Summary: The change in the bread and wine is not physically manifest; that means we have to show the change in our lives.
Feast of Corpus Christi
14 June 2009
Urgent and important truths are often expressed in two words: heart attack, new-improved, te amo, you’re fired. The words have impact because they are engaging and brief. They grab our attention and focus it on the reality. They make us aware of some important change, maybe even a life-altering one.
Today’s readings, too, can be summarized in three two-word phrases: we agree; New Covenant, Corpus Christi. Each of these words has an impact because they engage our spirits, souls and bodies, grab our attention and make us aware of a life-altering change.
Walt Disney is given credit for an important one-liner: change is inevitable; growth is optional. Nancy Adler likens the challenge implied in this truth to a hot-air balloon ready for flight. The only thing preventing the balloonist’s soaring into the air is the load of sand ballast holding it down.

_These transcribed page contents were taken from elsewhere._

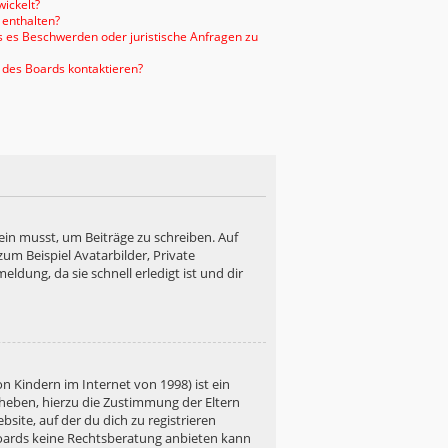
ickelt?
 enthalten?
ls es Beschwerden oder juristische Anfragen zu
 des Boards kontaktieren?
ein musst, um Beiträge zu schreiben. Auf
 zum Beispiel Avatarbilder, Private
ldung, da sie schnell erledigt ist und dir
n Kindern im Internet von 1998) ist ein
rheben, hierzu die Zustimmung der Eltern
site, auf der du dich zu registrieren
s Boards keine Rechtsberatung anbieten kann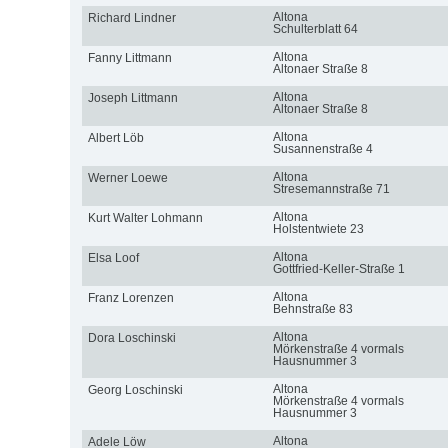
Altona
Richard Lindner
Schulterblatt 64
Altona
Fanny Littmann
Altonaer Straße 8
Altona
Joseph Littmann
Altonaer Straße 8
Altona
Albert Löb
Susannenstraße 4
Altona
Werner Loewe
Stresemannstraße 71
Altona
Kurt Walter Lohmann
Holstentwiete 23
Altona
Elsa Loof
Gottfried-Keller-Straße 1
Altona
Franz Lorenzen
Behnstraße 83
Altona
Dora Loschinski
Mörkenstraße 4 vormals
Hausnummer 3
Altona
Georg Loschinski
Mörkenstraße 4 vormals
Hausnummer 3
Altona
Adele Löw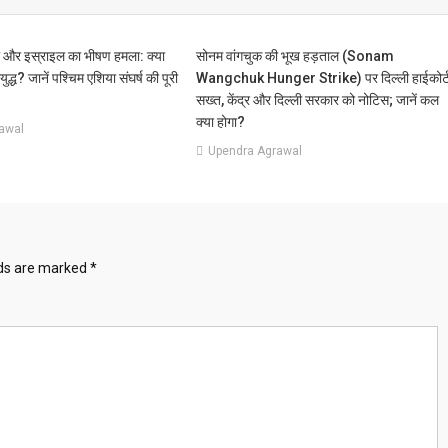
ा और इस्राइल का भीषण हमला: क्या
सोनम वांगचुक की भूख हड़ताल (Sonam
ुद्ध? जानें पश्चिम एशिया संघर्ष की पूरी
Wangchuk Hunger Strike) पर दिल्ली हाईकोर्
सख्त, केंद्र और दिल्ली सरकार को नोटिस; जानें कल
क्या होगा?
awal
Upendra Agrawal
lds are marked
*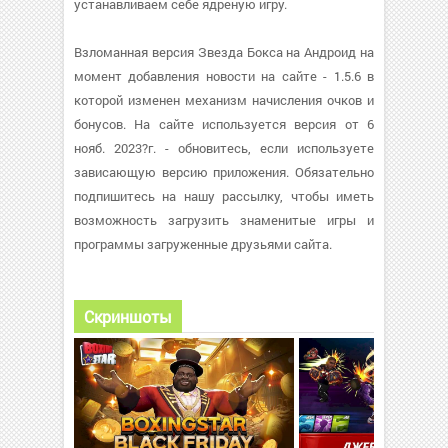
устанавливаем себе ядреную игру.
Взломанная версия Звезда Бокса на Андроид на
момент добавления новости на сайте - 1.5.6 в
которой изменен механизм начисления очков и
бонусов. На сайте используется версия от 6
нояб. 2023?г. - обновитесь, если используете
зависающую версию приложения. Обязательно
подпишитесь на нашу рассылку, чтобы иметь
возможность загрузить знаменитые игры и
программы загруженные друзьями сайта.
Скриншоты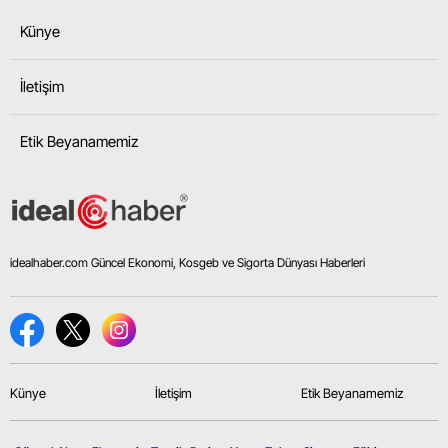
Künye
İletişim
Etik Beyanamemiz
idealhaber.com Güncel Ekonomi, Kosgeb ve Sigorta Dünyası Haberleri
Künye
İletişim
Etik Beyanamemiz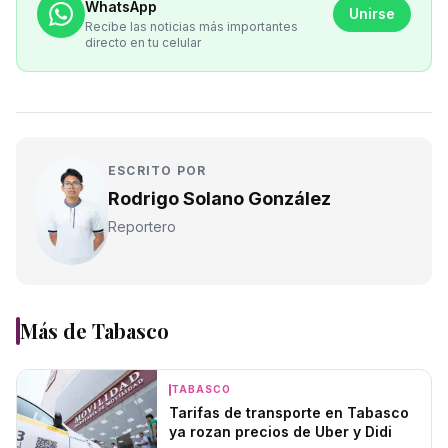
WhatsApp
Unirse
Recibe las noticias más importantes
directo en tu celular
ESCRITO POR
Rodrigo Solano González
Reportero
Más de
Tabasco
TABASCO
Tarifas de transporte en Tabasco
ya rozan precios de Uber y Didi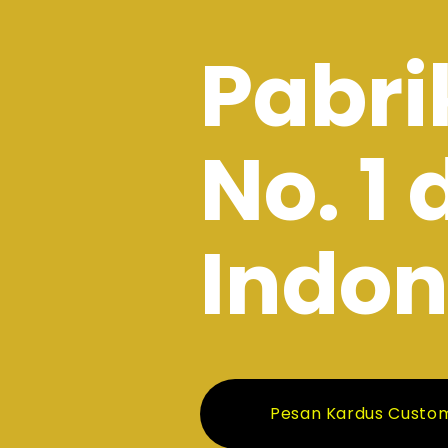
Pabri
No. 1 
Indon
Pesan Kardus Custo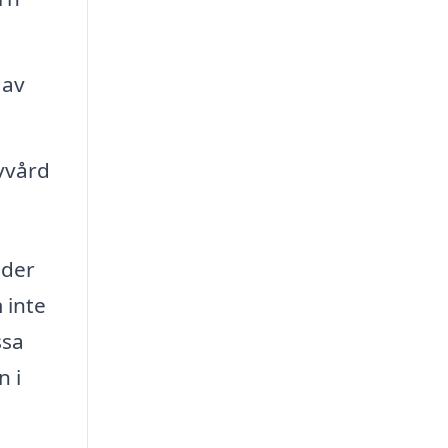
 av
vvård
nder
 inte
ssa
n i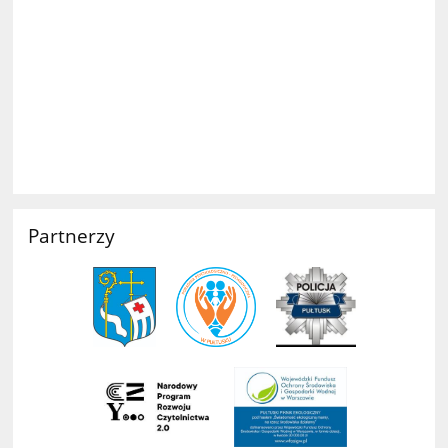
Partnerzy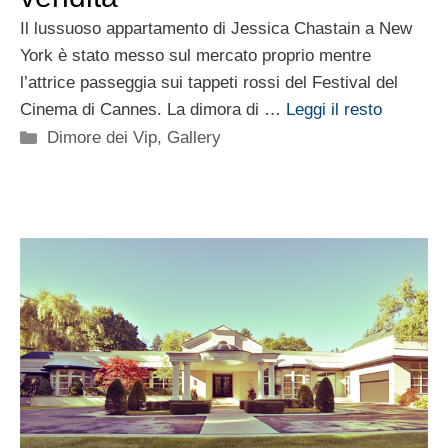
Il lussuoso appartamento di Jessica Chastain a New
York è stato messo sul mercato proprio mentre
l’attrice passeggia sui tappeti rossi del Festival del
Cinema di Cannes. La dimora di …
Leggi il resto
Categorie
Dimore dei Vip
,
Gallery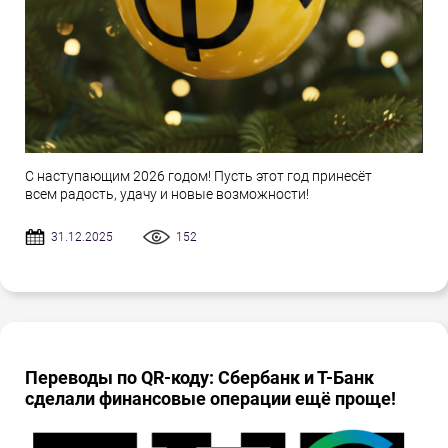
С наступающим 2026 годом! Пусть этот год принесёт
всем радость, удачу и новые возможности!
31.12.2025
152
Переводы по QR-коду: Сбербанк и Т-Банк
сделали финансовые операции ещё проще!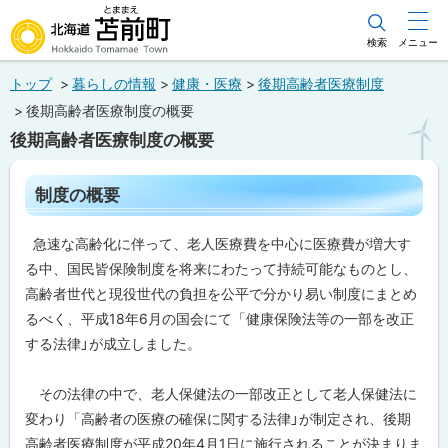
本
文
検索
メニュー
北海道苫前町
へ
トップ
暮らしの情報
健康・医療
後期高齢者医療制度
メ
Hokkaido Tomamae Town
後期高齢者医療制度の概要
ニ
後期高齢者医療制度の概要
ュ
ー
ペ
制度の概要
ー
へ
ジ
内
急速な高齢化に伴って、老人医療費を中心に医療費が増大す
目
次
る中、国民皆保険制度を将来にわたって持続可能なものとし、
制
高齢者世代と現役世代の負担を公平で分かり易い制度にまとめ
度
るべく、平成18年6月の国会にて「健康保険法等の一部を改正
の
概
する法律」が成立しました。
要
その法律の中で、老人保健法の一部改正として老人保健法に
関
連
変わり「高齢者の医療の確保に関する法律」が制定され、後期
情
高齢者医療制度が平成20年4月1日に施行されることが決まりま
報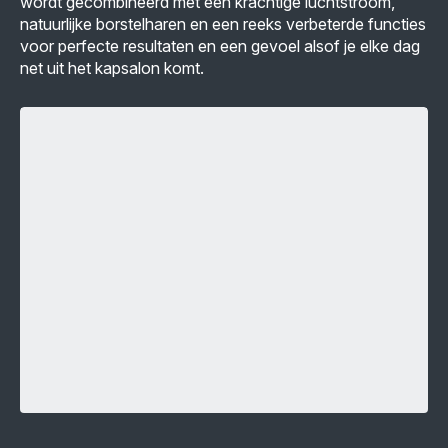
wordt gecombineerd met een krachtige luchtstroom,
natuurlijke borstelharen en een reeks verbeterde functies
voor perfecte resultaten en een gevoel alsof je elke dag
net uit het kapsalon komt.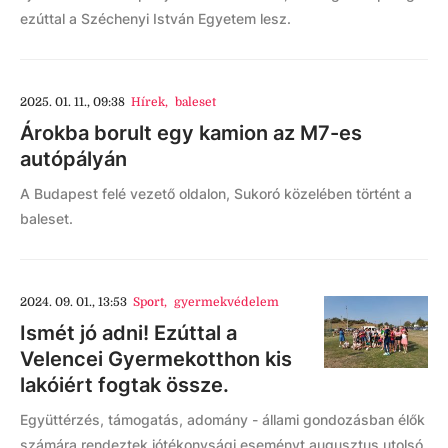
ezúttal a Széchenyi István Egyetem lesz.
2025. 01. 11., 09:38
Hírek
,
baleset
Árokba borult egy kamion az M7-es
autópályán
A Budapest felé vezető oldalon, Sukoró közelében történt a
baleset.
2024. 09. 01., 13:53
Sport
,
gyermekvédelem
Ismét jó adni! Ezúttal a
Velencei Gyermekotthon kis
lakóiért fogtak össze.
Együttérzés, támogatás, adomány - állami gondozásban élők
számára rendeztek jótékonysági eseményt augusztus utolsó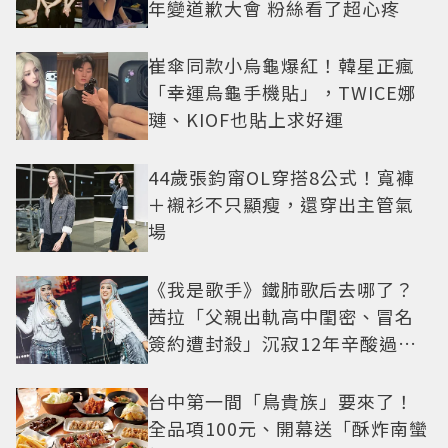
年變道歉大會 粉絲看了超心疼
崔傘同款小烏龜爆紅！韓星正瘋
「幸運烏龜手機貼」，TWICE娜
璉、KIOF也貼上求好運
44歲張鈞甯OL穿搭8公式！寬褲
＋襯衫不只顯瘦，還穿出主管氣
場
《我是歌手》鐵肺歌后去哪了？
茜拉「父親出軌高中閨密、冒名
簽約遭封殺」沉寂12年辛酸過往
曝光
台中第一間「鳥貴族」要來了！
全品項100元、開幕送「酥炸南蠻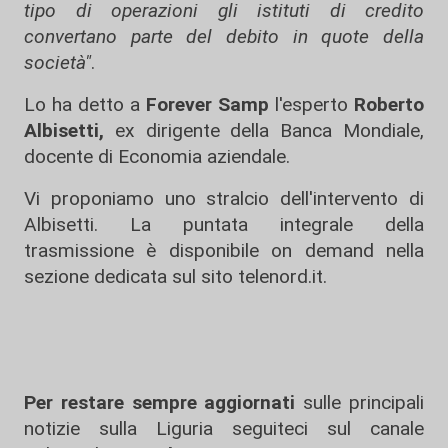
tipo di operazioni gli istituti di credito
convertano parte del debito in quote della
società"
.
Lo ha detto a
Forever Samp
l'esperto
Roberto
Albisetti,
ex dirigente della Banca Mondiale,
docente di Economia aziendale.
Vi proponiamo uno stralcio dell'intervento di
Albisetti. La puntata integrale della
trasmissione è disponibile on demand nella
sezione dedicata sul sito telenord.it.
Per restare sempre aggiornati
sulle principali
notizie sulla Liguria seguiteci sul canale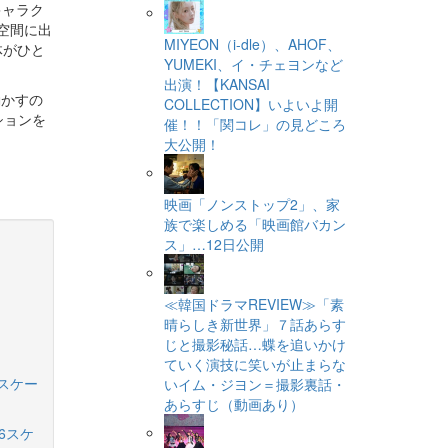
キャラク
空間に出
MIYEON（i-dle）、​AHOF​、
体がひと
YUMEKI、イ・チェヨンなど
出演！【KANSAI
動かすの
COLLECTION】いよいよ開
ションを
催！！「関コレ」の見どころ
大公開！
映画「ノンストップ2」、家
族で楽しめる「映画館バカン
ス」…12日公開
≪韓国ドラマREVIEW≫「素
晴らしき新世界」７話あらす
じと撮影秘話…蝶を追いかけ
ていく演技に笑いが止まらな
6スケー
いイム・ジヨン＝撮影裏話・
あらすじ（動画あり）
6スケ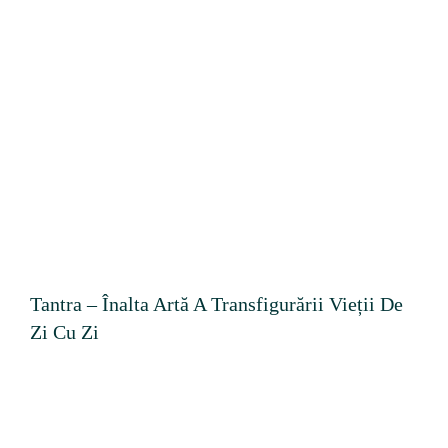
Tantra – Înalta Artă A Transfigurării Vieții De
Zi Cu Zi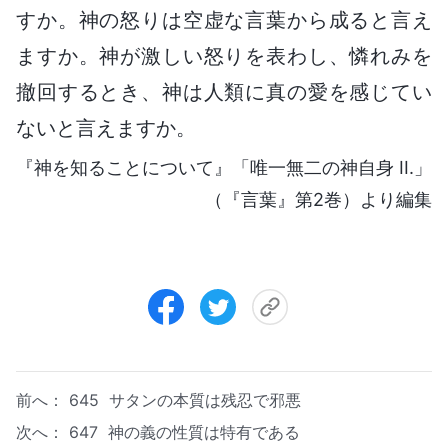
すか。神の怒りは空虚な言葉から成ると言え
ますか。神が激しい怒りを表わし、憐れみを
撤回するとき、神は人類に真の愛を感じてい
ないと言えますか。
『神を知ることについて』「唯一無二の神自身 II.」
（『言葉』第2巻）より編集
前へ：
645 サタンの本質は残忍で邪悪
次へ：
647 神の義の性質は特有である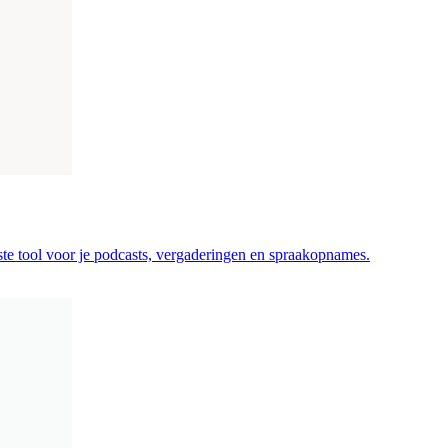
ste tool voor je podcasts, vergaderingen en spraakopnames.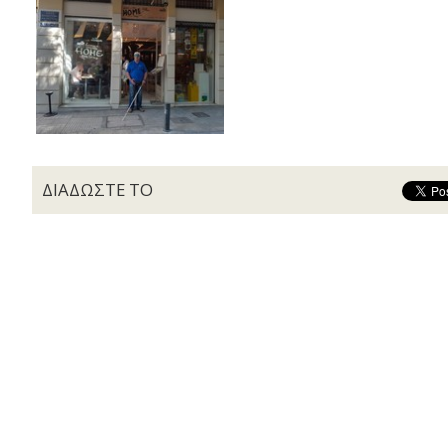
ΔΙΑΔΩΣΤΕ ΤΟ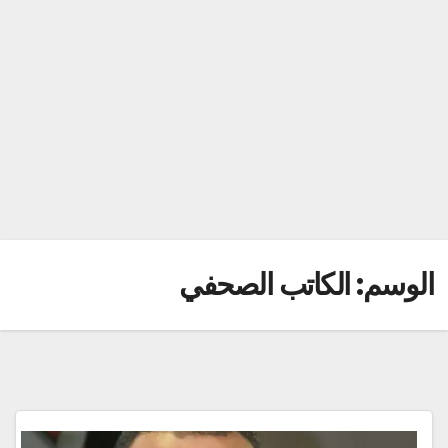
الوسم:
الكاتب الصحفي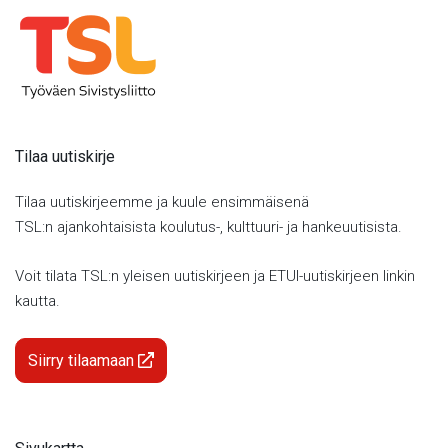
Tilaa uutiskirje
Tilaa uutiskirjeemme ja kuule ensimmäisenä
TSL:n ajankohtaisista koulutus-, kulttuuri- ja hankeuutisista.
Voit tilata TSL:n yleisen uutiskirjeen ja ETUI-uutiskirjeen linkin
kautta.
Siirry tilaamaan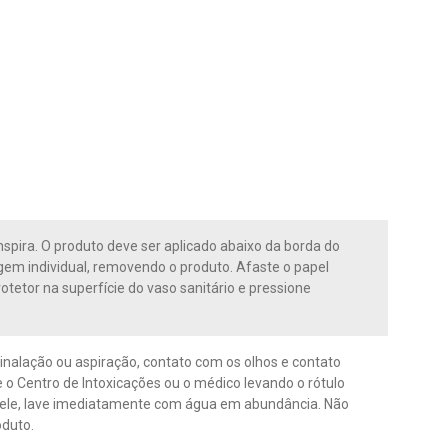
nspira. O produto deve ser aplicado abaixo da borda do
gem individual, removendo o produto. Afaste o papel
otetor na superfície do vaso sanitário e pressione
 inalação ou aspiração, contato com os olhos e contato
o Centro de Intoxicações ou o médico levando o rótulo
pele, lave imediatamente com água em abundância. Não
oduto.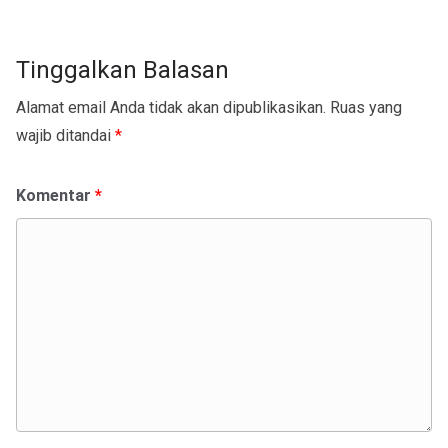
Tinggalkan Balasan
Alamat email Anda tidak akan dipublikasikan.
Ruas yang
wajib ditandai
*
Komentar
*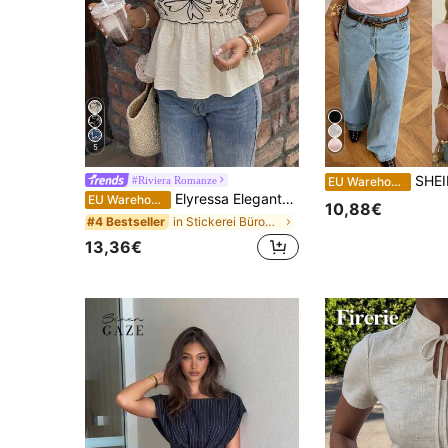
5
SHEIN EZwear Satin Jacqua
#Riviera Romanze
EU Warehouse
Elyressa Elegantes Sommerhemd mit bedrucktem Webstoff für Frauen
EU Warehouse
10,88€
in Stickerei Büroblusen
#4 Bestseller
13,36€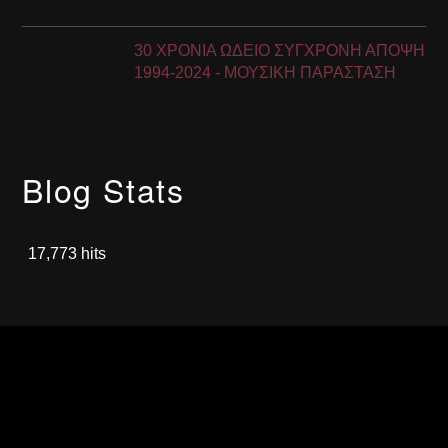
30 ΧΡΟΝΙΑ ΩΔΕΙΟ ΣΥΓΧΡΟΝΗ ΑΠΟΨΗ
1994-2024 - ΜΟΥΣΙΚΗ ΠΑΡΑΣΤΑΣΗ
Blog Stats
17,773 hits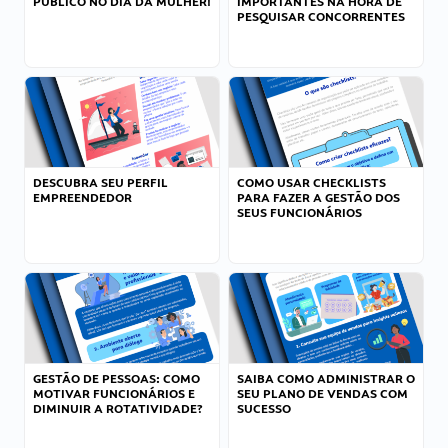
PÚBLICO NO DIA DA MULHER!
IMPORTANTES NA HORA DE
PESQUISAR CONCORRENTES
DESCUBRA SEU PERFIL
COMO USAR CHECKLISTS
EMPREENDEDOR
PARA FAZER A GESTÃO DOS
SEUS FUNCIONÁRIOS
GESTÃO DE PESSOAS: COMO
SAIBA COMO ADMINISTRAR O
MOTIVAR FUNCIONÁRIOS E
SEU PLANO DE VENDAS COM
DIMINUIR A ROTATIVIDADE?
SUCESSO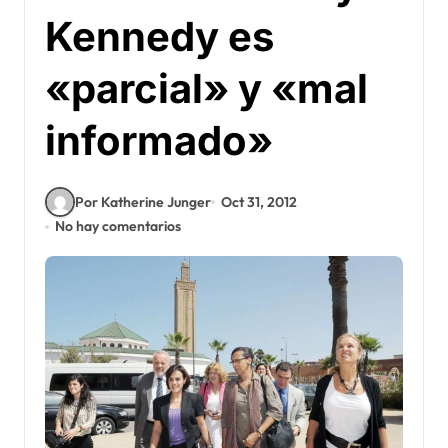
Kennedy es
«parcial» y «mal
informado»
Por Katherine Junger
Oct 31, 2012
No hay comentarios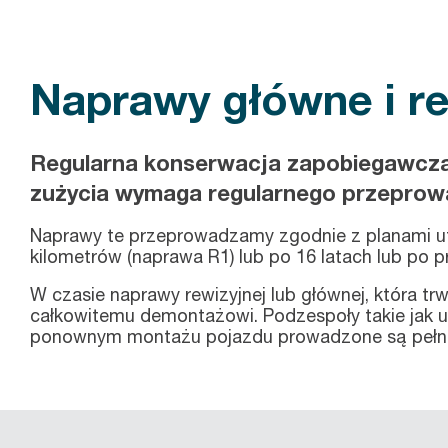
Naprawy główne i re
Regularna konserwacja zapobiegawcza 
zużycia wymaga regularnego przeprowa
Naprawy te przeprowadzamy zgodnie z planami ut
kilometrów (naprawa R1) lub po 16 latach lub po 
W czasie naprawy rewizyjnej lub głównej, która t
całkowitemu demontażowi. Podzespoły takie jak u
ponownym montażu pojazdu prowadzone są pełne te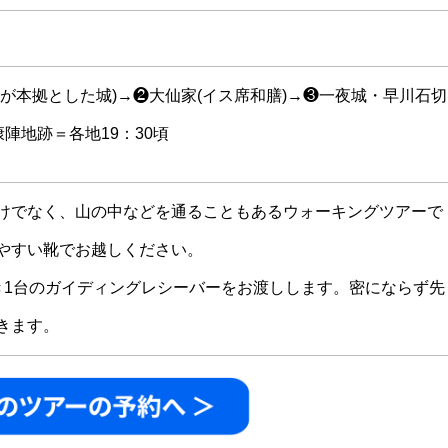
が本拠とした城)→❷大仙家(イス席和膳)→❸一夜城・早川石切
康陣地跡＝各地19：30頃
けでなく、山の中などを通ることもあるウォーキングツアーで
やすい靴でお越しください。
き1台のガイディングレシーバーをお渡しします。密にならず先
きます。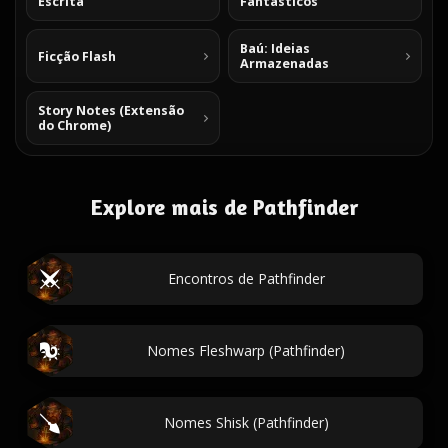
Escrita
Fantásticos
Baú: Ideias
Ficção Flash
Armazenadas
Story Notes (Extensão
do Chrome)
Explore mais de Pathfinder
Encontros de Pathfinder
Nomes Fleshwarp (Pathfinder)
Nomes Shisk (Pathfinder)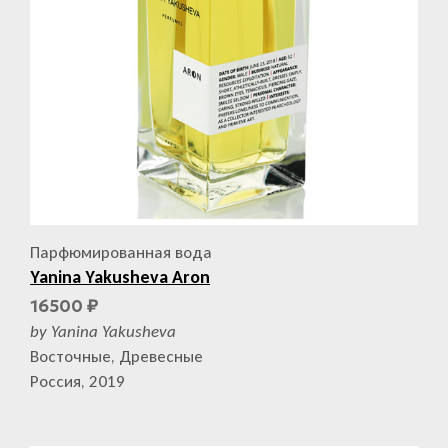
Парфюмированная вода
Yanina Yakusheva Aron
16500
₽
by Yanina Yakusheva
Восточные, Древесные
Россия, 2019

We say we want to fly higher, to reach new physical, moral or spiritual perfections, but we hesitate to take the risk of putting aside old, growth-impeding habits. We fear to let go of the sand that binds us to the old ways, the old comforts. Change is inevitable, but it is also threatening, particularly if we don’t trust the ones with whom we are flying.
Here are the people of Israel, six weeks after being delivered from the power of Pharaoh, hearing the words of the covenant: worship the one God alone, keep the Lord’s day, honor your parents, thou shalt not kill, thou shalt not commit adultery. . . They had seen the Lord’s deeds of power in their favor. What did He want from them in return? Love God and be fair to their family. Of course they said “we agree.” The covenant with Abraham would be fulfilled by the people of Moses–they thought.
But in short order they were worshiping the false gods of the lands they traveled through: the Baal of Peor, with his obscene rituals. And they lusted and stole and murdered, even when they attained the land of promise. Over and over again God forgave them and rescued them from their dozens of enemies. And over and over again they fell back into their evil habits–idolatry, infanticide, adultery and despoiling their land. So God threw them out of the land He had given them. But this change, this awful loss, could also mean growth and renewal.
Ezekiel, singing his prophecy in the place of exile, promised that there would be a New Covenant, and that the new Law would not be written on tablets of stone, but on the living tablet of the human heart. That Law, as always a law of loving God and loving neighbor, reached perfect fulfillment in Jesus Christ, whose human heart completely loved the Father and loved us so much He gave His life for us. We had broken the covenant and deserved death, but He–the God made man–took on the burden of our sin and paid the ultimate price in His own blood. This is the blood of the New Covenant, the blood shed on the cross for every man, woman and child’s redemption. The inevitable change of death meant that for those who latch onto Jesus’s death, our physical death is changed into victory.
The Body broken once for us, the Blood poured out once for us, is still a living reality. On the night before He suffered, the God-made-man, Jesus Christ, celebrated Passover early with His extended human family. The Passover bread became the Bread of Life; the fourth cup of Passover contained His Precious Blood under the appearance of wine. He told the disciples to take and eat; take and drink, and he told his apostles–his first bishops–to continue to celebrate that sacrifice in His memory. Corpus Christi–the Body of Christ. Sangre di Cristo–the Blood of Christ. We latched onto His death when we were baptized and confirmed. But, weakened as we are by original sin and the surrounding culture of death, we sin after that first rebirth. So this sacrifice, this sacrament of initiation, Holy Communion, is given to us so that we can experience a new cleansing of our little, daily sins, a renewal, a spiritual growth.
Sometimes we look at the host and drink from the cup and wonder “what change?” The physical appearances–color, taste, feel, scent–are all the same before and after the Eucharistic prayer. The first communicant, who still believes in things he or she can’t see, taste, feel and smell, like flying reindeer, rabbits who leave candy at Easter, and parents who know everything, has little trouble believing in the divine magic of the Mass. In adolescence, however, many discard belief in anything that can’t be sensed. They even question what their parents say, so also question what the Church teaches. “I don’t see a change, so how can I believe that what was bread and wine at the beginning of Mass is now the Body and Blood of Christ?” Many, many adult Catholics never outgrow that skepticism. We know from recent surveys that the largest religious group in the United States–30 million–is the collection of ex-Catholics. That’s a terrible loss, mostly to those who no longer take the Body and Blood of Christ each week, but almost as terrible for the rest of us who lose their fellowship.